(Saved data entries)
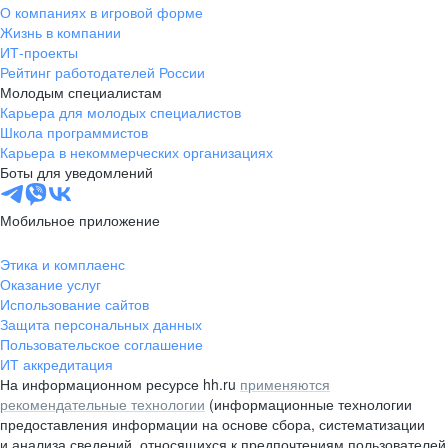
О компаниях в игровой форме
Жизнь в компании
ИТ-проекты
Рейтинг работодателей России
Молодым специалистам
Карьера для молодых специалистов
Школа программистов
Карьера в некоммерческих организациях
Боты для уведомлений
Мобильное приложение
Этика и комплаенс
Оказание услуг
Использование сайтов
Защита персональных данных
Пользовательское соглашение
ИТ аккредитация
На информационном ресурсе hh.ru
применяются
рекомендательные технологии
(информационные технологии
предоставления информации на основе сбора, систематизации
и анализа сведений, относящихся к предпочтениям пользователей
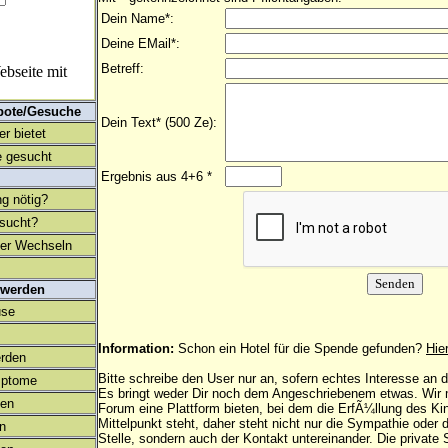
Dein Name*:
Deine EMail*:
Betreff:
bseite mit
bote/Gesuche
Dein Text* (500 Ze):
r bietet
 gesucht
Ergebnis aus 4+6 *
ng nötig?
esucht?
ter Wechseln
 werden
use
Information:
Schon ein Hotel für die Spende gefunden?
Hie
rden
Bitte schreibe den User nur an, sofern echtes Interesse an
mptome
Es bringt weder Dir noch dem Angeschriebenem etwas. Wir
en
Forum eine Plattform bieten, bei dem die ErfÃ¼llung des K
Mittelpunkt steht, daher steht nicht nur die Sympathie oder 
on
Stelle, sondern auch der Kontakt untereinander. Die privat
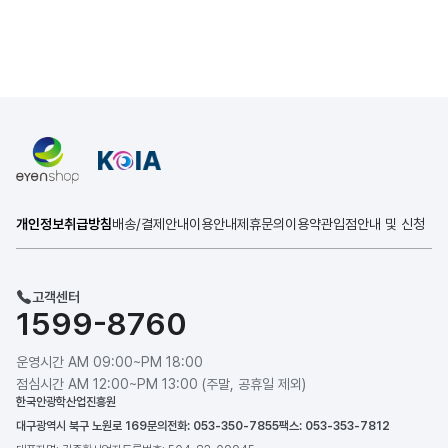
개인정보취급방침
배송/결제안내
이용안내
제휴문의
이용약관
입점안내 및 신청
고객센터
1599-8760
운영시간 AM 09:00~PM 18:00
점심시간 AM 12:00~PM 13:00 (주말, 공휴일 제외)
한국안광학산업진흥원
대구광역시 북구 노원로 169
문의전화: 053-350-7855
팩스: 053-353-7812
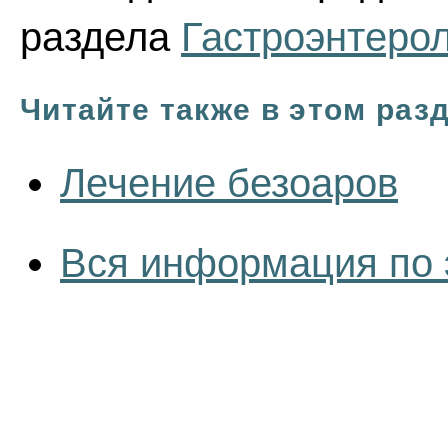
раздела
Гастроэнтеро
Читайте также в этом раз
Лечение безоаров
Вся информация по 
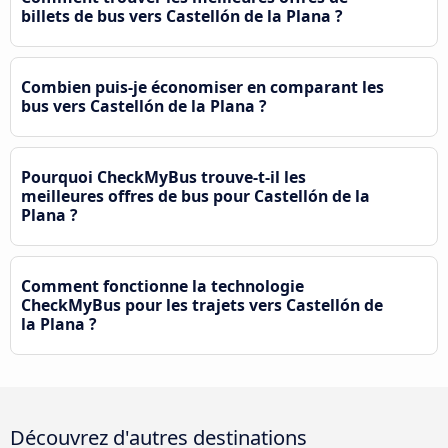
billets de bus vers Castellón de la Plana ?
Combien puis-je économiser en comparant les
bus vers Castellón de la Plana ?
Pourquoi CheckMyBus trouve-t-il les
meilleures offres de bus pour Castellón de la
Plana ?
Comment fonctionne la technologie
CheckMyBus pour les trajets vers Castellón de
la Plana ?
Découvrez d'autres destinations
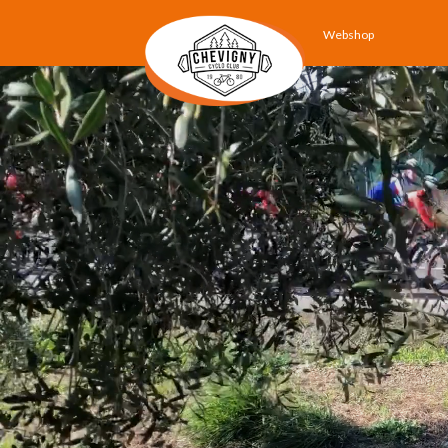
Webshop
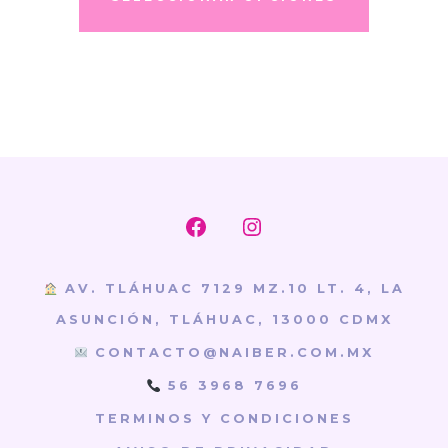
desde
tiene
$199.00
múltiples
hasta
variantes.
$509.00
Las
opciones
se
pueden
elegir
Abrir
Abrir
en
Facebook
Instagram
AV. TLÁHUAC 7129 MZ.10 LT. 4, LA
la
en
en
ASUNCIÓN, TLÁHUAC, 13000 CDMX
página
una
una
de
CONTACTO@NAIBER.COM.MX
nueva
nueva
producto
56 3968 7696
pestaña
pestaña
TERMINOS Y CONDICIONES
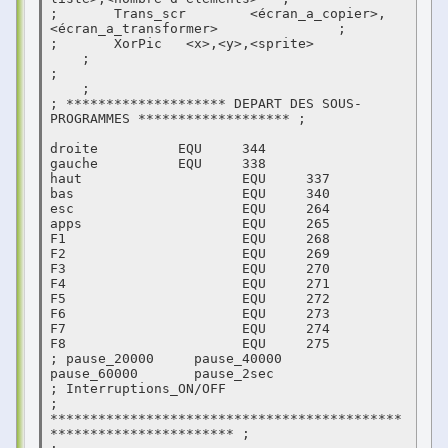
;	Trans_scr	 <écran_a_copier>,
<écran_a_transformer>		    ;

;	XorPic	 <x>,<y>,<sprite>						
    ;

;											
    ;

; ******************** DEPART DES SOUS-
PROGRAMMES ******************* ;

droite		EQU	344

gauche		EQU	338

haut			EQU	337

bas			EQU	340

esc			EQU	264

apps			EQU	265

F1			EQU	268

F2			EQU	269

F3			EQU	270

F4			EQU	271

F5			EQU	272

F6			EQU	273

F7			EQU	274

F8			EQU	275

; pause_20000 	  pause_40000	  
pause_60000	  pause_2sec

; Interruptions_ON/OFF

; 
********************************************
*********************** ;
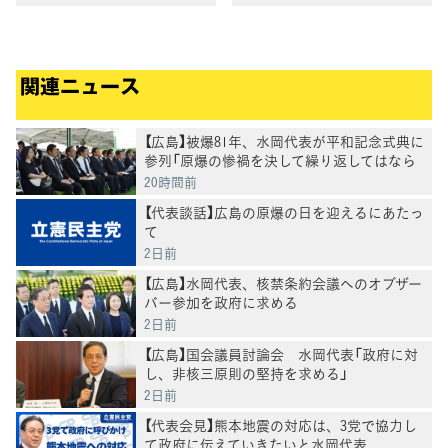
決意
関連ニュース
【広島】被爆81年、水岡代表が平和記念式典に
参列「原爆の惨禍を決して繰り返してはなら
ない」
20時間前
【代表談話】広島の原爆の日を迎えるにあたっ
て
2日前
【広島】水岡代表、核禁条約会議へのオブザー
バー参加を政府に求める
2日前
【広島】国会議員討論会 水岡代表「政府に対
し、非核三原則の堅持を求める」
2日前
【代表会見】熊本地震の対応は、3党で協力し
て政府に伝えていきたいと水岡代表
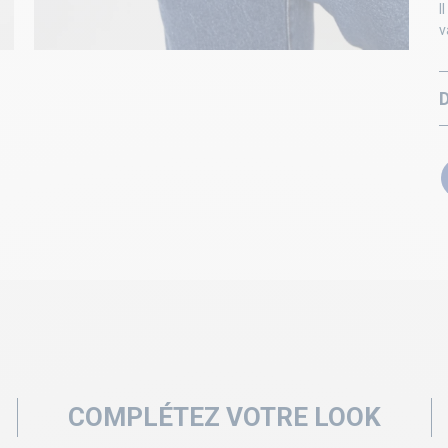
I
v
COMPLÉTEZ VOTRE LOOK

→ **Exercise details**
The word to find is "Карьера". Copy every line of the data that holds it.

→ **Completed task**
Карьера для молодых специалистов
Карьера в некоммерческих организациях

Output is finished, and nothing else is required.